Se, secondo quanto affermano ufficialmente organizzazioni note e del resto affatto pro-life quali l’Alan Guttmacher Institute ‒ legato a doppio filo alla Planned Parenthood, vale a dire il più potente, ramificato e danaroso abortificio mondiale ‒, il numero di morti innocenti causati dall’aborto statunitense ammonta oggi a più 56 milioni e mezzo di bambini, questa cifra sconvolgente sarebbe persino più grande, ben 64 milioni, se il trend di 1.6 milioni di vittime l’anno registrato nel 1990 fosse da allora a oggi proseguito costante anche senza aumentare. Ma quel trend si è invece arrestato, ha arretrato. Il numero degli aborti praticati annualmente negli Stati uniti è cioè calato, producendo un “buco” positivo di circa 7 milioni di bambini strappati alla morte.
Ora, questo risultato non sarebbe stato affatto possibile senza la costante, infaticabile e grandiosa mobilitazione prodotta da chi ha davvero a cuore i “princìpi non negoziabili” e quindi per essi, pur di fronte alla magnitudine scioccante dell’aborto e al rischio della disperazione, non si è mai dato per vinto.

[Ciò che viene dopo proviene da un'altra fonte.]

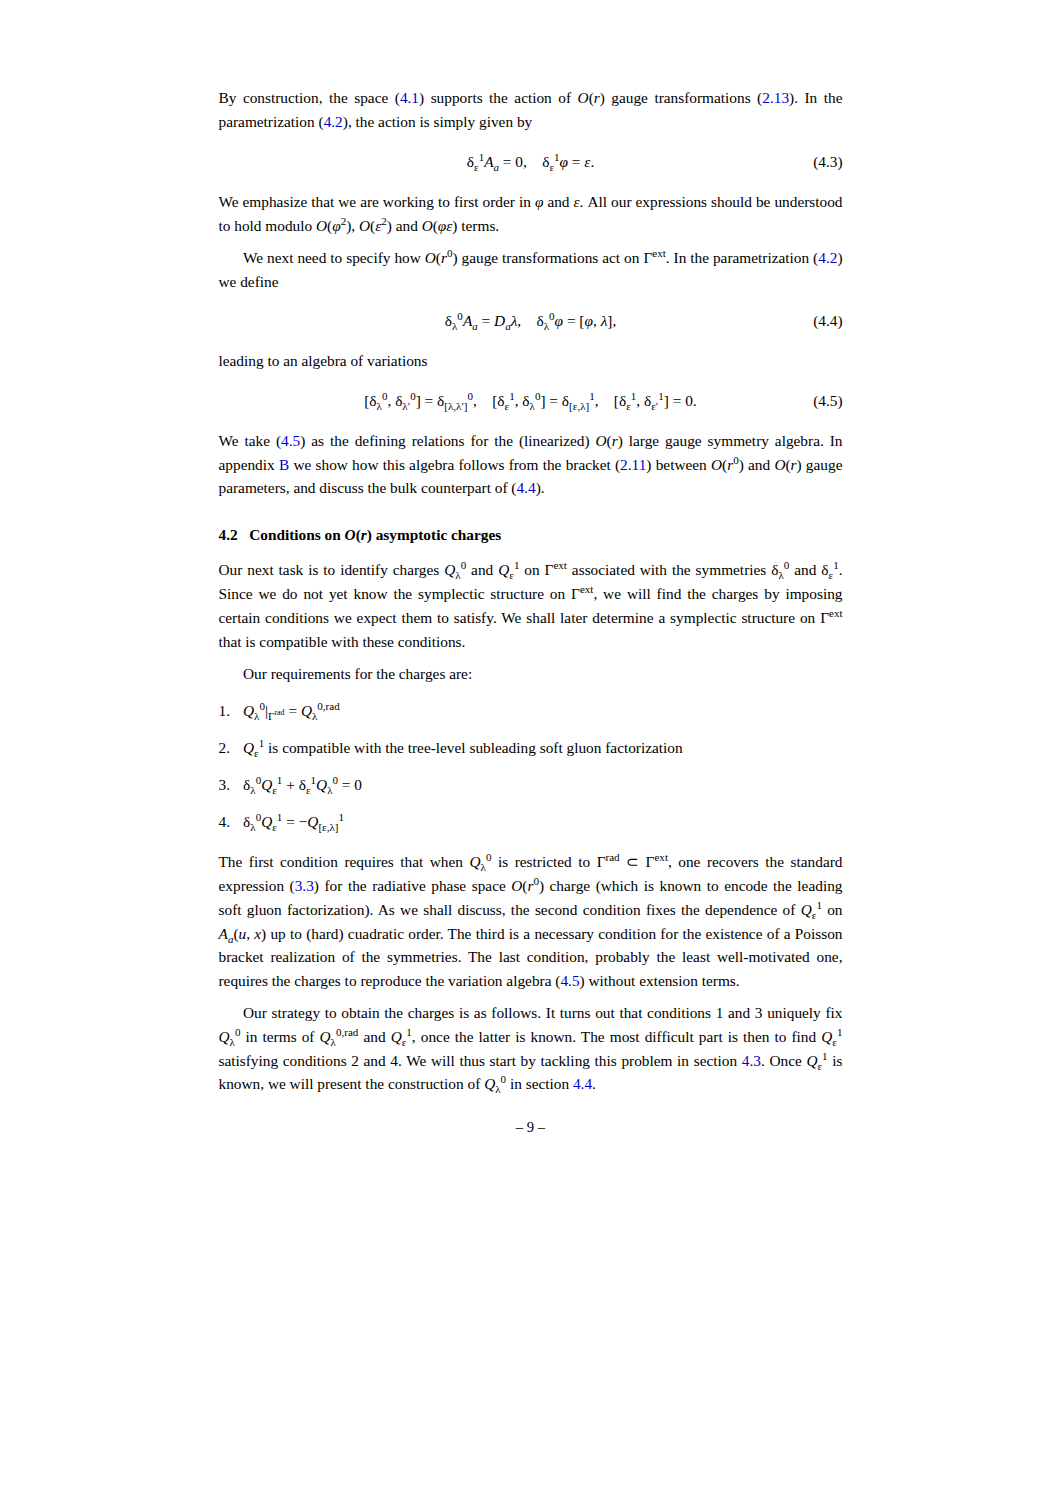By construction, the space (4.1) supports the action of O(r) gauge transformations (2.13). In the parametrization (4.2), the action is simply given by
δε1Aa = 0, δε1φ = ε. (4.3)
We emphasize that we are working to first order in φ and ε. All our expressions should be understood to hold modulo O(φ2), O(ε2) and O(φε) terms.
We next need to specify how O(r0) gauge transformations act on Γext. In the parametrization (4.2) we define
δλ0Aa = Daλ, δλ0φ = [φ, λ], (4.4)
leading to an algebra of variations
[δλ0, δλ′0] = δ[λ,λ′]0, [δε1, δλ0] = δ[ε,λ]1, [δε1, δε′1] = 0. (4.5)
We take (4.5) as the defining relations for the (linearized) O(r) large gauge symmetry algebra. In appendix B we show how this algebra follows from the bracket (2.11) between O(r0) and O(r) gauge parameters, and discuss the bulk counterpart of (4.4).
4.2 Conditions on O(r) asymptotic charges
Our next task is to identify charges Qλ0 and Qε1 on Γext associated with the symmetries δλ0 and δε1. Since we do not yet know the symplectic structure on Γext, we will find the charges by imposing certain conditions we expect them to satisfy. We shall later determine a symplectic structure on Γext that is compatible with these conditions.
Our requirements for the charges are:
Qλ0|Γrad = Qλ0,rad
Qε1 is compatible with the tree-level subleading soft gluon factorization
δλ0Qε1 + δε1Qλ0 = 0
δλ0Qε1 = −Q[ε,λ]1
The first condition requires that when Qλ0 is restricted to Γrad ⊂ Γext, one recovers the standard expression (3.3) for the radiative phase space O(r0) charge (which is known to encode the leading soft gluon factorization). As we shall discuss, the second condition fixes the dependence of Qε1 on Aa(u, x) up to (hard) cuadratic order. The third is a necessary condition for the existence of a Poisson bracket realization of the symmetries. The last condition, probably the least well-motivated one, requires the charges to reproduce the variation algebra (4.5) without extension terms.
Our strategy to obtain the charges is as follows. It turns out that conditions 1 and 3 uniquely fix Qλ0 in terms of Qλ0,rad and Qε1, once the latter is known. The most difficult part is then to find Qε1 satisfying conditions 2 and 4. We will thus start by tackling this problem in section 4.3. Once Qε1 is known, we will present the construction of Qλ0 in section 4.4.
– 9 –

Le cronache statunitensi sono piene, letteralmente, di storie di abortisti convertiti, di medici o madri pro-choice che hanno cambiato parere, di ex militanti dell’aborto che si sono trasformati in apostoli della vita, persino di dirigenti della Planned Parenthood che hanno mutato vita. Quelle stesse cronache parlano anche ‒ e di solito da noi l’eco mediatico è in questo casi maggiore ‒ di quei tali, magari pure credenti, a volte persino cattolici, che considerano ‒ inizialmente addirittura con rammarico, per carità‒ quella per l’affermazione del diritto alla vita una battaglia oramai irrimediabilmente persa e che quindi scelgono di non combatterla più accodandosi al pensiero dominante. Ma è la fredda legge dei numeri a smentire clamorosamente questa tentazione di disperazione. La battaglia per il diritto alla vita dimostra cioè di sapere raggiungere successi assolutamente significativi persino in quegli Stati Uniti, dove, abituati a fare sempre le cose in grande, come il bene che si può operare può essere grande, così anche il male che viene operato è potenzialmente enorme.
Gli americani hanno, da questo punto di vista, qualcosa da insegnare a tutti sul piano metodologico: non pensano mai, infatti, che il diritto alla vita, sia che lo si affermi, sia che lo si neghi, resti una questione confessionale, di parte, da “scelta religiosa”, ma ritengono invece che esso costituisca sempre una battaglia politica per il “sistema Paese”. Su questo, sono convinti, si scontra l’antagonismo tra due civiltà.